DALLAS — Children who meet criteria for metabolic syndrome are nearly ninefold more likely to develop cardiovascular disease before age 50, John A. Morrison, Ph.D., said at the annual scientific sessions of the American Heart Association.
They are also greater than threefold more likely to develop diabetes mellitus prior to age 50 than individuals who did not meet criteria for metabolic syndrome as children, added Dr. Morrison, professor of pediatrics at the University of Cincinnati and a researcher at Cincinnati Children's Hospital Medical Center.
Although metabolic syndrome in adults is known to at least double the risk of cardiovascular disease and diabetes, little is known about the adult consequences of pediatric metabolic syndrome.
This major hole in the knowledge base provided the impetus for Dr. Morrison to gather longitudinal data using the Princeton follow-up study, a 30-year follow-up of participants in the National Heart, Lung, and Blood Institute-sponsored Lipid Research Clinics Study.
He presented 30-year follow-up data on 917 subjects from 573 families who were 5–19 years old when they participated in the Lipid Research Clinics in the mid-1970s. As children, only 12 of them met National Cholesterol Education Program Adult Treatment Panel-III criteria for metabolic syndrome.
However, those criteria work poorly in children, who seldom exhibit the full adult expression of abnormalities in waist circumference, blood pressure, and lipids. For that reason, pediatric researchers often use the more appropriate age-adjusted Cook criteria; by this standard, 41 subjects had pediatric metabolic syndrome.

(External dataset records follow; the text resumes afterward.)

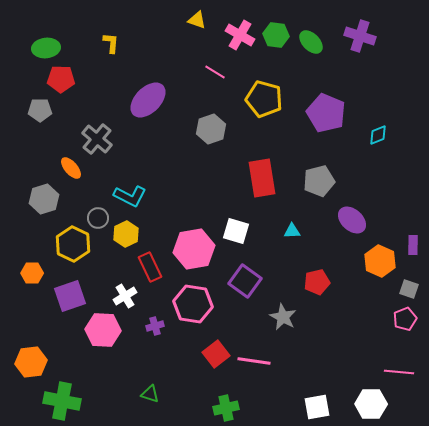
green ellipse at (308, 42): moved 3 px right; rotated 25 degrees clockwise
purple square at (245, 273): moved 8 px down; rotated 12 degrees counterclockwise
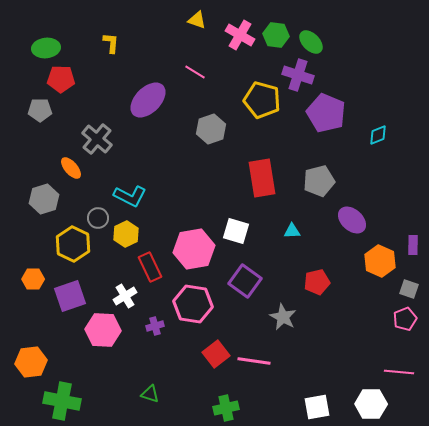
purple cross at (360, 36): moved 62 px left, 39 px down
pink line at (215, 72): moved 20 px left
yellow pentagon at (264, 99): moved 2 px left, 1 px down
orange hexagon at (32, 273): moved 1 px right, 6 px down
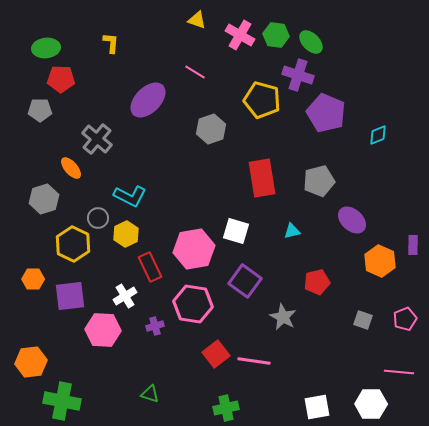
cyan triangle at (292, 231): rotated 12 degrees counterclockwise
gray square at (409, 289): moved 46 px left, 31 px down
purple square at (70, 296): rotated 12 degrees clockwise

At 30-year follow-up, 21 participants had developed known cardiovascular disease and 52 had diabetes. The risk of cardiovascular disease in young adulthood was 8.5-fold greater in subjects who had metabolic syndrome as a youth than in those who didn't. The risk of diabetes was increased 3.2-fold—and among those participants who had pediatric metabolic syndrome as well as a parental history of diabetes, the risk climbed to 5.3-fold.

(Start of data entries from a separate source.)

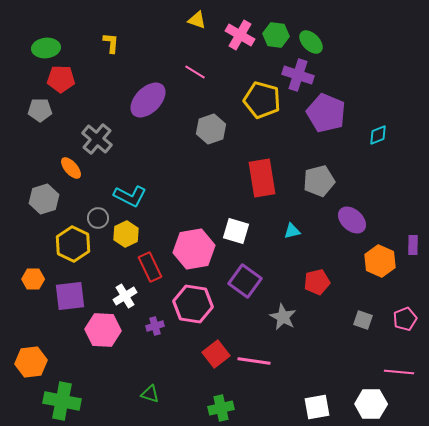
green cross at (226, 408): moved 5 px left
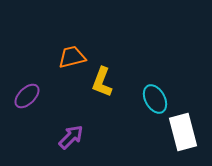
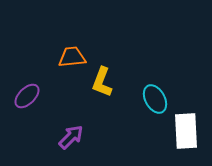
orange trapezoid: rotated 8 degrees clockwise
white rectangle: moved 3 px right, 1 px up; rotated 12 degrees clockwise
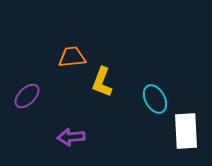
purple arrow: rotated 140 degrees counterclockwise
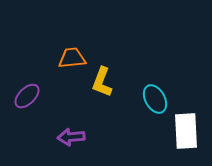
orange trapezoid: moved 1 px down
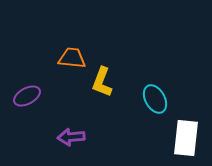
orange trapezoid: rotated 12 degrees clockwise
purple ellipse: rotated 16 degrees clockwise
white rectangle: moved 7 px down; rotated 9 degrees clockwise
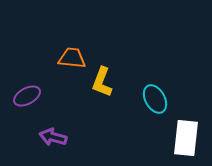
purple arrow: moved 18 px left; rotated 20 degrees clockwise
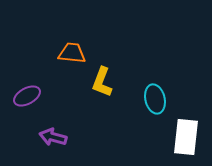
orange trapezoid: moved 5 px up
cyan ellipse: rotated 16 degrees clockwise
white rectangle: moved 1 px up
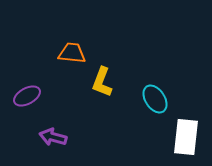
cyan ellipse: rotated 20 degrees counterclockwise
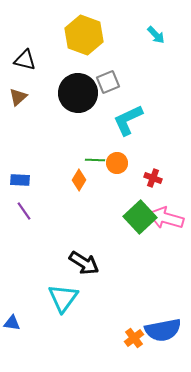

“Evaluating pediatric metabolic syndrome in childhood could identify patients at increased risk of cardiovascular disease and diabetes, making targeted interventions possible,” Dr. Morrison concluded.
In another study, he found that preteen central adiposity emerged as the key precursor to subsequent development of metabolic syndrome during adolescence.
The study involved 1,175 girls, about half of whom were black and the rest white, who participated in the NHLBI-sponsored Growth and Health Study.
Those who had central adiposity as evidenced by an elevated waist circumference at age 11 years and who still had an increased waist circumference at age 18–19 had a 12.1% prevalence of metabolic syndrome at the latter age, a rate roughly sixfold greater than typical in young adulthood. In contrast, not a single participant who had an increased waist circumference at age 11 but not at age 18–19 developed metabolic syndrome (Pediatrics 2005;116:1178–82).
“The take-home message here is identify who's at risk and act on it,” Dr. Morrison said.
In a separate presentation, Aaron S. Kelly, Ph.D., said several biochemical markers of cardiovascular risk show promise for identifying at-risk children even before they develop metabolic syndrome. These fall under the headings of adipocytokines, markers of systemic oxidative stress, and inflammatory markers.
He reported on 34 children. One-third were of normal weight and healthy. Another third were overweight but otherwise healthy. The rest were overweight and met at least three of the Cook modified criteria for metabolic syndrome.
Levels of the adipocytokine leptin—known to be related to insulin resistance—increased stepwise from the normal to the overweight to the metabolic syndrome subjects. So did levels of C-reactive protein and interleukin-6 as well as 8-isoprostane, a marker of systemic oxidative stress thought to be involved in the early stages of the atherosclerotic process.
In contrast, levels of adiponectin—which is associated with insulin sensitivity—were highest in the normal children and lowest in the overweight kids with metabolic syndrome, according to Dr. Kelly of the St. Paul (Minn.) Heart Clinic and the University of Minnesota, Minneapolis.